For each line below, check whether "shoulder" is present. Report how many lines have it, nothing else.

**Task material:**
****
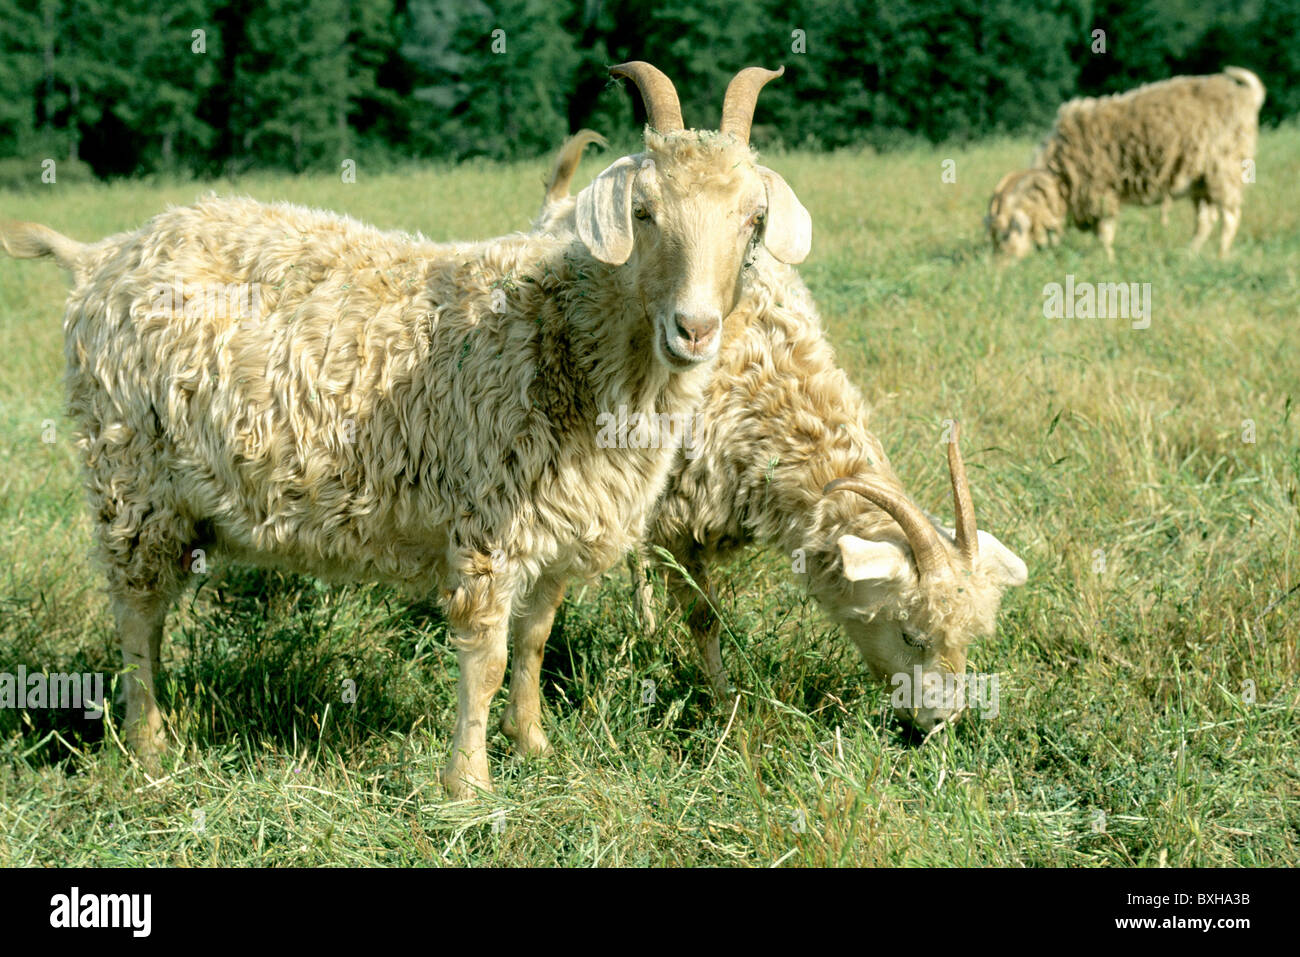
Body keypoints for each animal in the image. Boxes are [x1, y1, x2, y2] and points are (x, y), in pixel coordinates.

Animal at [2, 63, 811, 795]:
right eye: (643, 211)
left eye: (754, 220)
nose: (695, 328)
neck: (563, 333)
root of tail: (99, 258)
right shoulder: (488, 520)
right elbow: (486, 657)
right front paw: (470, 785)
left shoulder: (559, 522)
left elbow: (535, 640)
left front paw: (535, 744)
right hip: (132, 478)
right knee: (136, 614)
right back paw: (150, 748)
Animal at [533, 136, 1029, 733]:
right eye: (911, 634)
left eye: (968, 638)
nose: (941, 722)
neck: (763, 395)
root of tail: (562, 205)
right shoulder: (676, 516)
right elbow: (705, 617)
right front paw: (723, 702)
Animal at [987, 65, 1263, 261]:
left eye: (1007, 233)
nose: (1000, 268)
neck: (1061, 175)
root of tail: (1247, 96)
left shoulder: (1101, 191)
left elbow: (1104, 232)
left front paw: (1108, 260)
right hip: (1201, 181)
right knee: (1206, 220)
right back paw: (1189, 254)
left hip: (1226, 167)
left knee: (1230, 216)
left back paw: (1221, 256)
****
**Exercise result:** 4